━━━ FRAGMENTO PROPORCIONADO ━━━

Mirándolo bien, lo lógico en verano es abarlobarse hacia donde haga menos calor —que es el origen del concepto veranear— sin embargo, la gente hace todo lo contrario, desafía el orgullo del Sol y se va a dónde más duele. No importa que nos abrasemos, gastemos una fortuna en ungüentos y aire acondicionado, suframos síncopes y golpes de calor, a la gente parece que le va marcha —un rasgo más de esta sociedad hipomaníaca que nos ha tocado vivir—.
En la marcha de las vacaciones nacionales —los que las disfrutan— se sufre la extraña activación de algún no menos extraño reloj biológico, que nos empuja irresistiblemente a vestirnos de una forma que es la demostración palpable de que uno acaba de perderse el respeto a sí mismo nada más dejar de trabajar y ponerse al sol. La ropa de verano se ha uniformado en un collage en el que vale todo, hasta la nada.
Una vez activados, es tal el ansia con que pretendemos hacer todo lo previsto que acabamos estresados, pesados del estómago y ligeros de cash. A muchos les cuesta el divorcio —septiembre es el mes del año con mayor tasa de divorcios desde que existe el divorcio en España—. La ruptura de rutinas es una situación de moderado riesgo de estrés, y si a este estado se le añade una convivencia permanente en la que se pierden los escasos momentos de intimidad personal, y la aparición en el escenario de un montón de personajes estacionales con los que sólo se convive en verano, se configura una situación explosiva en la que una pequeña chispa puede hacer saltar el polvorín —y no me extrañaría que alguna de estas chispas sea la pinta con que nos presentamos al otro estando de vacaciones—.
Las vacaciones son tan cortas que es imposible parar de golpe el ritmo que llevamos. Rompemos el ciclo biológico de nuestro sueño habitual pero no tenemos tiempo de adaptarnos al nuevo, queremos cambiar las rutinas, pero no da tiempo a habituarse a las nuevas y llegas a aburrirte de no hacer nada.

━━━ DATOS PROPORCIONADOS ━━━

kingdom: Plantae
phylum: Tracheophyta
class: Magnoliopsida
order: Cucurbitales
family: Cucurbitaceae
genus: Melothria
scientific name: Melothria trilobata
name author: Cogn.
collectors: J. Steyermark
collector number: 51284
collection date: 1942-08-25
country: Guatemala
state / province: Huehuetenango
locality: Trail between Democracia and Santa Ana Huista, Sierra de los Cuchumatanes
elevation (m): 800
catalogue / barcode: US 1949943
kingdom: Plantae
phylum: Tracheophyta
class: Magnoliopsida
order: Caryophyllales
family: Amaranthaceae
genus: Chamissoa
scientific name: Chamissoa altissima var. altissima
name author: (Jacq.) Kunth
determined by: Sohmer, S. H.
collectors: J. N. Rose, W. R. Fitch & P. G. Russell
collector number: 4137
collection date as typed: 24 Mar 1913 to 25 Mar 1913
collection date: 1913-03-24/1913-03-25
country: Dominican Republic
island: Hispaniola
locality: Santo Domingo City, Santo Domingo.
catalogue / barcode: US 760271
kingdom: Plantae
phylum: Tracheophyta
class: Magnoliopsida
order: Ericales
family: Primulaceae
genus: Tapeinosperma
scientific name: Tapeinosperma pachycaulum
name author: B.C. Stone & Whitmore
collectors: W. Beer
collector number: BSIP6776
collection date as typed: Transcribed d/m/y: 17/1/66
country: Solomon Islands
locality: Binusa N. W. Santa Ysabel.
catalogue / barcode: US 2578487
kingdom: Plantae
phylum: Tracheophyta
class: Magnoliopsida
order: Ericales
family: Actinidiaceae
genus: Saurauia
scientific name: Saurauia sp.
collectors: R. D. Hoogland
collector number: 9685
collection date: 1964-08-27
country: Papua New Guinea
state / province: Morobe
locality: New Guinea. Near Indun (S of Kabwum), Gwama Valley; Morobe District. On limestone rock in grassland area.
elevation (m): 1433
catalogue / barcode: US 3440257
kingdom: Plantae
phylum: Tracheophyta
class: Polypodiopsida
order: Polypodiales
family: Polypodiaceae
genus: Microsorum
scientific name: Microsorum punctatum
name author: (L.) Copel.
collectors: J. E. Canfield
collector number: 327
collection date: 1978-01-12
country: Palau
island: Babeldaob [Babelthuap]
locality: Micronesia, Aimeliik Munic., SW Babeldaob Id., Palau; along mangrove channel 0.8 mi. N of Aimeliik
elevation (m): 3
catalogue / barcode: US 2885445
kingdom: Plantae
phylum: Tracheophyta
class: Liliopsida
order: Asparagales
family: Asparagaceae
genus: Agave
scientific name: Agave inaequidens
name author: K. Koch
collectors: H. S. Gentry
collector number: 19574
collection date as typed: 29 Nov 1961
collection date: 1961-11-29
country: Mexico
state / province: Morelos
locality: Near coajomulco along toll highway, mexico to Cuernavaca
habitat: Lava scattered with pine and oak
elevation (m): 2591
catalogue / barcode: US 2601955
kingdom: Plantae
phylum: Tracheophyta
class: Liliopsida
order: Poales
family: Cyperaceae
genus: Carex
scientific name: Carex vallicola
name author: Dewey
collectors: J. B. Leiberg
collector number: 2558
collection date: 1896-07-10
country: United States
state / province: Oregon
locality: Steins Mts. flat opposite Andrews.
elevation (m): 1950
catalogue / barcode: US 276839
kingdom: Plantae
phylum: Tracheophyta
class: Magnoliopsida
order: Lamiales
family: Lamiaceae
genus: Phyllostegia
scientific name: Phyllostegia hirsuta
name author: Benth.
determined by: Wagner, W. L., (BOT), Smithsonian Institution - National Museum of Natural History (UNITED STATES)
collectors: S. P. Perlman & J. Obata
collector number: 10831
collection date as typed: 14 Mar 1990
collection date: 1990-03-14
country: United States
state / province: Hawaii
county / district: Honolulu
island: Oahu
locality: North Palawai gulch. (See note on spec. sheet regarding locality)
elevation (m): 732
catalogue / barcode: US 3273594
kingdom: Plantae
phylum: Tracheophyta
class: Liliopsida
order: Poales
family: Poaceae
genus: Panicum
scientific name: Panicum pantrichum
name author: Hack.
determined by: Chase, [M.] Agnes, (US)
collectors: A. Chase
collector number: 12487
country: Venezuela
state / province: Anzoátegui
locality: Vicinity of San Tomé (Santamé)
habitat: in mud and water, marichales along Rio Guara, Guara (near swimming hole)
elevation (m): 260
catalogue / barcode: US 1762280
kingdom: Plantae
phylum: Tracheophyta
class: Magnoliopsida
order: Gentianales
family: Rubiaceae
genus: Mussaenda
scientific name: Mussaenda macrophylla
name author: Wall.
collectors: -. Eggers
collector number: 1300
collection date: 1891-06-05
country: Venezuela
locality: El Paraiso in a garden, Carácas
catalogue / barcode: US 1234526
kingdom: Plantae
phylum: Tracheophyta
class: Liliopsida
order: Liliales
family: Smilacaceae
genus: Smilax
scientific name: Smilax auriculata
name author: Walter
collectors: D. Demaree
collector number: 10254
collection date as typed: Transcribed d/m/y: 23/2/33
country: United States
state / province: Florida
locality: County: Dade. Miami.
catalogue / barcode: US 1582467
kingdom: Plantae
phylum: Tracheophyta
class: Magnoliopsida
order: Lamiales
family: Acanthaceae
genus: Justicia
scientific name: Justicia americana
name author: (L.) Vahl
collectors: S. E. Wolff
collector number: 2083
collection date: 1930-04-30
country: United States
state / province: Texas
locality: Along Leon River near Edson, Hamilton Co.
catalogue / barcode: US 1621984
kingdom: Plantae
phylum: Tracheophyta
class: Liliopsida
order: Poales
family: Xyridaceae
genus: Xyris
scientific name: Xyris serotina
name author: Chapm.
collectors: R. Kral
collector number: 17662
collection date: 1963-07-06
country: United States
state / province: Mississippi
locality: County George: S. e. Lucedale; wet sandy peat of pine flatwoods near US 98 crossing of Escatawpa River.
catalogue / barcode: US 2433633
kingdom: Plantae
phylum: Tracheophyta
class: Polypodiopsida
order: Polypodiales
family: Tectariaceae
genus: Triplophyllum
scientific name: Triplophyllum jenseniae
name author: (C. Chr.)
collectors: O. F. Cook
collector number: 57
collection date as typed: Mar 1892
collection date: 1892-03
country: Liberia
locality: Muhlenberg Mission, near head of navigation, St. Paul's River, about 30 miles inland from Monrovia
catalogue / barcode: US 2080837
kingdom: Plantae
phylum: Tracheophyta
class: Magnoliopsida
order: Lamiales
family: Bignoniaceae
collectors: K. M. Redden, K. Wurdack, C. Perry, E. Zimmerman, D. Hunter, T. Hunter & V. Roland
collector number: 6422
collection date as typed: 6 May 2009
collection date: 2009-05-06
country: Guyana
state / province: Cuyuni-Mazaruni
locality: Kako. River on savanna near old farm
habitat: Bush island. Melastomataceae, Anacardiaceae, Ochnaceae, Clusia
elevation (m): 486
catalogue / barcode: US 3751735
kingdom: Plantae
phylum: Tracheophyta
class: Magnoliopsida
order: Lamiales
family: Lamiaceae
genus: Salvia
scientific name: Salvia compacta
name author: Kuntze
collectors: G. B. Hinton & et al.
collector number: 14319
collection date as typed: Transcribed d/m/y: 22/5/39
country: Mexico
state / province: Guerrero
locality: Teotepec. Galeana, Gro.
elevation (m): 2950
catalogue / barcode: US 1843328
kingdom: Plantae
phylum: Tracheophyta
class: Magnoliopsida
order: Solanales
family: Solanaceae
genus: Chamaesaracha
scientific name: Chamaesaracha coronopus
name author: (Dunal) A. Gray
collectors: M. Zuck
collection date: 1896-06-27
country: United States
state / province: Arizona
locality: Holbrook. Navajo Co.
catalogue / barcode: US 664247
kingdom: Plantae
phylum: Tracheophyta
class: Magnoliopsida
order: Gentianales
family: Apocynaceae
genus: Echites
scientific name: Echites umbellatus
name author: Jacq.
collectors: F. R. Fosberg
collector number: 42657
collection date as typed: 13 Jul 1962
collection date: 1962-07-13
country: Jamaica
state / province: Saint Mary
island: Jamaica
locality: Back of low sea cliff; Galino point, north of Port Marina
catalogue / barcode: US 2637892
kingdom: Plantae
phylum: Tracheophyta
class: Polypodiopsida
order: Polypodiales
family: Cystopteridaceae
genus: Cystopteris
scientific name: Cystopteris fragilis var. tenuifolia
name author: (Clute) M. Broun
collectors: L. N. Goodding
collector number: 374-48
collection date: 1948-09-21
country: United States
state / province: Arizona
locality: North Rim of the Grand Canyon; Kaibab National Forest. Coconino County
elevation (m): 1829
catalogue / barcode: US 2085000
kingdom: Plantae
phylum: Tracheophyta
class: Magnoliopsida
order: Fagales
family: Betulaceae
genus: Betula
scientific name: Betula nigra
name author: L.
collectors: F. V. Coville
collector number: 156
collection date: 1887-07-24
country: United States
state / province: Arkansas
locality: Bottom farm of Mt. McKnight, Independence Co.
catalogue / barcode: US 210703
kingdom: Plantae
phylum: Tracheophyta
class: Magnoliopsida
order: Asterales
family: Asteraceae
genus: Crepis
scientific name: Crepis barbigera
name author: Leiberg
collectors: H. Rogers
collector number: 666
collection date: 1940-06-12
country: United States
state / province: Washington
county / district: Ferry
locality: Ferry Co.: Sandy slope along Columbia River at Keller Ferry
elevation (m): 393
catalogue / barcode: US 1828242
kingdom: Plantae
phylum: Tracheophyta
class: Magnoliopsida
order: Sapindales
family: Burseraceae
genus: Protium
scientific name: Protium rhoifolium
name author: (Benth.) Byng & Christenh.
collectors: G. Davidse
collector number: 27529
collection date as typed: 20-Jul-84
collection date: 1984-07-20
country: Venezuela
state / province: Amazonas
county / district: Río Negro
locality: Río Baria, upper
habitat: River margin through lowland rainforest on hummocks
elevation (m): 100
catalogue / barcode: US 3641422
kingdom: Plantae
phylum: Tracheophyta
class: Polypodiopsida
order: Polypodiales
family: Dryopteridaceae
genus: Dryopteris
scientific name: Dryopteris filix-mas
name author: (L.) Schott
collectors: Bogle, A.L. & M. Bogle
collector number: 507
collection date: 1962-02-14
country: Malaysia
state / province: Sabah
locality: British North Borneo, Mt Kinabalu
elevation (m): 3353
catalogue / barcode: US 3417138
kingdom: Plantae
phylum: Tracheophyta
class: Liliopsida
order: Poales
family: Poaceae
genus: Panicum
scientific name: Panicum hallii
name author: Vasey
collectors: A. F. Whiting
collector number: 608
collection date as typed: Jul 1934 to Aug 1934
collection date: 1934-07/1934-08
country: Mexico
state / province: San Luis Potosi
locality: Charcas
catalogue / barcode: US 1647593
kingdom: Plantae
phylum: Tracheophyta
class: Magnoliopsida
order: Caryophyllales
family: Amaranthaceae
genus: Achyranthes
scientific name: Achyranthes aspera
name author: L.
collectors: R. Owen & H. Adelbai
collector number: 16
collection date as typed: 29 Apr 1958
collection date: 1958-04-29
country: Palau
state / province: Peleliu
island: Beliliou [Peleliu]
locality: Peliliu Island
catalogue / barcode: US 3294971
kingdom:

━━━

LISTA DE TAREAS:
[1] Según el fragmento sobre las vacaciones de verano, ¿cómo acabamos por el ansia de hacer todo lo previsto? Enumera todos los estados que menciona.
[2] Reproduce del fragmento sobre las vacaciones de verano el tramo que va desde "Mirándolo bien, lo" hasta "hasta la nada.".

LISTA DE SOLUCIONES:
[1] Estresados, pesados del estómago y ligeros de cash.

[2]
Mirándolo bien, lo lógico en verano es abarlobarse hacia donde haga menos calor —que es el origen del concepto veranear— sin embargo, la gente hace todo lo contrario, desafía el orgullo del Sol y se va a dónde más duele. No importa que nos abrasemos, gastemos una fortuna en ungüentos y aire acondicionado, suframos síncopes y golpes de calor, a la gente parece que le va marcha —un rasgo más de esta sociedad hipomaníaca que nos ha tocado vivir—.
En la marcha de las vacaciones nacionales —los que las disfrutan— se sufre la extraña activación de algún no menos extraño reloj biológico, que nos empuja irresistiblemente a vestirnos de una forma que es la demostración palpable de que uno acaba de perderse el respeto a sí mismo nada más dejar de trabajar y ponerse al sol. La ropa de verano se ha uniformado en un collage en el que vale todo, hasta la nada.